__ASSIGNMENT__
Copy all the lines of the data that include the word "xChannelSelector".

-------- RECORD SET --------

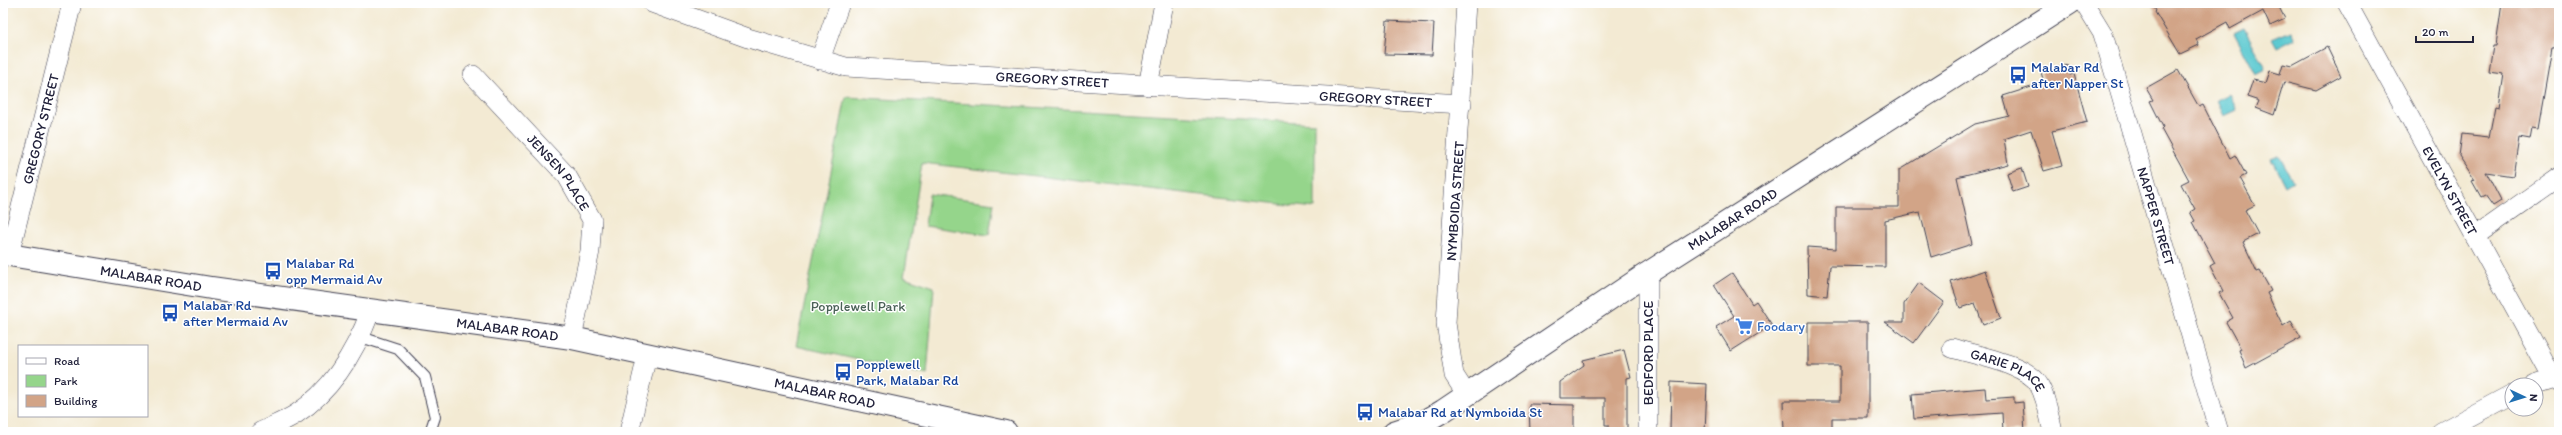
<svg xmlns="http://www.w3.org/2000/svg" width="2562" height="435" font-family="Itim,sans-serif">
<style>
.green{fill:#95d58b;stroke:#5c7c63}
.water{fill:#5cc9d0;stroke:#3f7686}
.building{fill:#d2a487}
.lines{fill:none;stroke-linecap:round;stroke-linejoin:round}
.lane-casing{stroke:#414052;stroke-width:12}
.street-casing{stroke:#414052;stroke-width:20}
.secondary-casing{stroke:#414052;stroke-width:24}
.lane{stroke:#fff;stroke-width:10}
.street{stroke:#fff;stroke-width:19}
.secondary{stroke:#fff;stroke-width:22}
.labels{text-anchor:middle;stroke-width:3;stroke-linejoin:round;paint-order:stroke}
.transit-label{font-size:14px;fill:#164399;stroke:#fff;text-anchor:start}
.street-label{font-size:14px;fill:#22223b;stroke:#fff}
.park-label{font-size:14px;fill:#4a6157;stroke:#fff}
.shop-label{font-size:14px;fill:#366cbe;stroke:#fff;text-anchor:start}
</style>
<rect width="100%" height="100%" fill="#fff"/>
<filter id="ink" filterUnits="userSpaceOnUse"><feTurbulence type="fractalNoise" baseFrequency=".025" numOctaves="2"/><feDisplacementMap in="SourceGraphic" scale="8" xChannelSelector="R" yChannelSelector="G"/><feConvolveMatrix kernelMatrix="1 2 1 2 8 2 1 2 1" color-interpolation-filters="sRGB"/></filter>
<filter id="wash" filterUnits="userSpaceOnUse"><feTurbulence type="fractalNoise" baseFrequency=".012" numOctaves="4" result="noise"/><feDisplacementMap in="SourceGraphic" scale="16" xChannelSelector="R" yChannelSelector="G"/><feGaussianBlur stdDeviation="0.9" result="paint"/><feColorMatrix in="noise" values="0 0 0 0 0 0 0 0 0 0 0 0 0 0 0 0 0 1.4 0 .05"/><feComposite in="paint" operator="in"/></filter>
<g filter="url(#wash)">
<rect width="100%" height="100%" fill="#f3ead3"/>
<g class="green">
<path d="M846,97l469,26v85l-393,-45 -18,114 30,10 -7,88 -131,-29z"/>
<path d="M929,194l65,9 -5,32 -64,-9z"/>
</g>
<g class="water">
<path d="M2244,28l22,41 -10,5 -22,-41z"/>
<path d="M2291,31l4,8 -18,9 -5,-9z"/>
<path d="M2229,94l8,16 -13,6 -7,-16z"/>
<path d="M2279,156l14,25 -8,5 -14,-27z"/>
</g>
<g id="blocks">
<g class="building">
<path d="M2152,3h125l8,16 -15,7 -7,-15 -33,18 -3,-7 -31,17 3,6 -19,9 -25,-42 1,-1z"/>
<path d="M2502,3h57v11l-4,34h-3l-14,81 -6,-1 -2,11 -11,-2 -6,39 -27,-4 15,29 -8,5 -8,-11 -4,2 -9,-16 3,-1 -16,-24 3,-22 27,3 6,-31 4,1 5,-33 -15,-2 4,-26h3z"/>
<path d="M1387,21l47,2 -2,32 -48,-1z"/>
<path d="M2327,47l14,29 -25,14 -32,-8 -10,33 -18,-7 3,-7 -12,-4 6,-17 13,3 4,-12 10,3 3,-10 9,2z"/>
<path d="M2067,65l3,10 4,-1 13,48 -35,9 10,35 -18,5 -13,-41 -27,9 4,25 -51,13 15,67 -41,13 -11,-45 -35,8v47l-55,-1 -3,30 -19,-2 -1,-47 29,2v-42h63v-37l76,-46 34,-8 -6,-20 41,-13 -3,-11z"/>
<path d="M2178,70l21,37 4,-2 27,53 5,-3 11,20 -6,3 15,27 -10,5 13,24 -15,8 14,30 3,-1 11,20 -4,2 16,33 8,-5 10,17 -55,30 -7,-18 2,-1 -15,-27 7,-4 -14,-25 4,-2 -13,-25 5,-3 -22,-41 2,-1 -5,-9 5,-3 -14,-25 8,-4 -28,-51 2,-2 -13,-26 3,-1 -7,-12z"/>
<path d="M2022,168l6,19 -15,5 -6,-19z"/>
<path d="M1985,270l16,48 -18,7 -8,-22 -15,5 -9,-26z"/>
<path d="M1732,273l20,31 4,-3 16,24 -41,26 -15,-24 18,-11 -20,-31z"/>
<path d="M1919,283l25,19 -30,41 -29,-21h19v-18z"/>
<path d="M1808,322h60v96h-36v14h-48l-1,-31h57v-35h-32z"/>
<path d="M1624,350l7,27 -4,1v54h-19v-7h-3v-27h-45v-16l24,-17 -1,-5z"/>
<path d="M1671,382l36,2 -2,48h-35z"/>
<path d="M1985,388l1,11 28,-2v6l9,-1 2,30h-22l-1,-19 -88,6 -2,-25z"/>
<path d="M1529,404l45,1v27h-44z"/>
</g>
</g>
</g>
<g filter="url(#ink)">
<use href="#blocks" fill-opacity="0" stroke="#414052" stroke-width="1"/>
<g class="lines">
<g class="lane-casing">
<path id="lane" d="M361,337l37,12 27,28 10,40 -5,15"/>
</g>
<g class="street-casing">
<g id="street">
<path id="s1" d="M652,3l96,35 98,29 616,37"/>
<path d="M1466,3l-20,320 8,52 13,20"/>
<path id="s2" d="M2084,3l19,31 116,398"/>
<path id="s3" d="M2347,3l206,375"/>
<path d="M820,60l20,-57"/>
<path id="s4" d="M473,75l94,101 25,44 -2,31 -18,87"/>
<path d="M1148,86l16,-83"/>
<path d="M2475,236l84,-59"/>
<path id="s5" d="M9,255l63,-252"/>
<path id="s6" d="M1952,348c22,7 76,16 87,37 8,14 10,31 14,47"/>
<path d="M2534,385l25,-8"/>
<path d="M260,432c12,-6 25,-11 36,-18 37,-24 60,-64 75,-104"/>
<path d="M629,432l18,-76"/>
<path d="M1648,432v-159"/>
<path d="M2441,432l71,-38"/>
</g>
</g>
<g class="secondary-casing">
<g id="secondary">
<path id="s7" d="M3,254l208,34 361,50 434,94"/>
<path id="s8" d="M1394,432l30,-10 19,-11 205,-138 422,-270"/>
</g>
</g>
<use href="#lane" class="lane"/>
<use href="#street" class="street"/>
<use href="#secondary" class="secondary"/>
</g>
</g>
<defs>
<g id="bus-bare" transform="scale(1.38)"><path d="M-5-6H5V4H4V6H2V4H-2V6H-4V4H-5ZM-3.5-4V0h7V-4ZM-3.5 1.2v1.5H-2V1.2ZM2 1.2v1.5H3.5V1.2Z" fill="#1a4fb4" stroke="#fff" stroke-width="2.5" paint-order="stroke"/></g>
<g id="supermarket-bare" transform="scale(1.38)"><path d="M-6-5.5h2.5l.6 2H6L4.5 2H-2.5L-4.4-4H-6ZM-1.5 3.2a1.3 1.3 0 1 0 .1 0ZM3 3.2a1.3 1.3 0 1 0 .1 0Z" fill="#3f7fe0" stroke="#fff" stroke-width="2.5" paint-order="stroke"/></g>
</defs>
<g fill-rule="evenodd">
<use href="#bus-bare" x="2018" y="75"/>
<use href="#bus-bare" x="273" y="271"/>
<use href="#bus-bare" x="170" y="313"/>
<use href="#supermarket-bare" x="1744" y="326"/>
<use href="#bus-bare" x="843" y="372"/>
<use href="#bus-bare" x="1365" y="412"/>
</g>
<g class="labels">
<g class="transit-label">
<text x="2031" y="72">Malabar Rd<tspan x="2031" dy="16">after Napper St</tspan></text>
<text x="286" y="268">Malabar Rd<tspan x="286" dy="16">opp Mermaid Av</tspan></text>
<text x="183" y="310">Malabar Rd<tspan x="183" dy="16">after Mermaid Av</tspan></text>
<text x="856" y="369">Popplewell<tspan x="856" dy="16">Park, Malabar Rd</tspan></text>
<text x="1378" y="417">Malabar Rd at Nymboida St</text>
</g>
<g class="street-label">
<text dy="5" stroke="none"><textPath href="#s1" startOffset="411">GREGORY STREET</textPath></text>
<text dy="5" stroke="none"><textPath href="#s1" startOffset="735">GREGORY STREET</textPath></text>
<text dy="5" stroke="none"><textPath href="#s5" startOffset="130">GREGORY STREET</textPath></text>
<text dy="5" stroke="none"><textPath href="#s4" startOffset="130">JENSEN PLACE</textPath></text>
<text dy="5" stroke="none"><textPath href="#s3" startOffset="214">EVELYN STREET</textPath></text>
<text transform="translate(1455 201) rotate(-86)" y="5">NYMBOIDA STREET</text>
<text dy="5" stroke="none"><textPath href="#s2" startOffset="226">NAPPER STREET</textPath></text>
<text dy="5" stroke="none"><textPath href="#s8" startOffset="401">MALABAR ROAD</textPath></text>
<text dy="5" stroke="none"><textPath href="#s7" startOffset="150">MALABAR ROAD</textPath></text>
<text dy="5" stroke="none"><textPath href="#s7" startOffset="510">MALABAR ROAD</textPath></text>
<text transform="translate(1648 353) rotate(-90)" y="5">BEDFORD PLACE</text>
<text dy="5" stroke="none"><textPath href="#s6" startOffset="61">GARIE PLACE</textPath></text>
<text dy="5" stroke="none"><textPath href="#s7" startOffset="834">MALABAR ROAD</textPath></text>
</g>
<g class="park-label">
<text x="858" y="311">Popplewell Park</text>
</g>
<g class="shop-label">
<text x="1757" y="331">Foodary</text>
</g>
</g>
<rect width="2562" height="435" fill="none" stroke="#fff" stroke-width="16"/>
<rect x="18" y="345" width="130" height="72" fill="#ffffff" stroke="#a7a7b1"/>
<rect x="26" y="358" width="20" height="6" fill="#ffffff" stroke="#a7a7b1"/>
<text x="54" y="365" font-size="12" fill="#22223b">Road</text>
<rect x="26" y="375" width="20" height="12" fill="#95d58b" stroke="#a7a7b1"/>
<text x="54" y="385" font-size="12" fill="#22223b">Park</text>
<rect x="26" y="395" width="20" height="12" fill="#d2a487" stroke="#a7a7b1"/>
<text x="54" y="405" font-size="12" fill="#22223b">Building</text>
<g transform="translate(2524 397) rotate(94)"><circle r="19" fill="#ffffff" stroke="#a7a7b1"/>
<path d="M0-3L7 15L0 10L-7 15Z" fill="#1f6fb2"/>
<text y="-6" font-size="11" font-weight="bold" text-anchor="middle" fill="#22223b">N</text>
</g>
<path d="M2416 36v6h57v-6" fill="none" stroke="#22223b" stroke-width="2"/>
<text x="2422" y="36" font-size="12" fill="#22223b" stroke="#ffffff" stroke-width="3" paint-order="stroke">20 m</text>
</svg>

--------

__RESPONSE__
<filter id="ink" filterUnits="userSpaceOnUse"><feTurbulence type="fractalNoise" baseFrequency=".025" numOctaves="2"/><feDisplacementMap in="SourceGraphic" scale="8" xChannelSelector="R" yChannelSelector="G"/><feConvolveMatrix kernelMatrix="1 2 1 2 8 2 1 2 1" color-interpolation-filters="sRGB"/></filter>
<filter id="wash" filterUnits="userSpaceOnUse"><feTurbulence type="fractalNoise" baseFrequency=".012" numOctaves="4" result="noise"/><feDisplacementMap in="SourceGraphic" scale="16" xChannelSelector="R" yChannelSelector="G"/><feGaussianBlur stdDeviation="0.9" result="paint"/><feColorMatrix in="noise" values="0 0 0 0 0 0 0 0 0 0 0 0 0 0 0 0 0 1.4 0 .05"/><feComposite in="paint" operator="in"/></filter>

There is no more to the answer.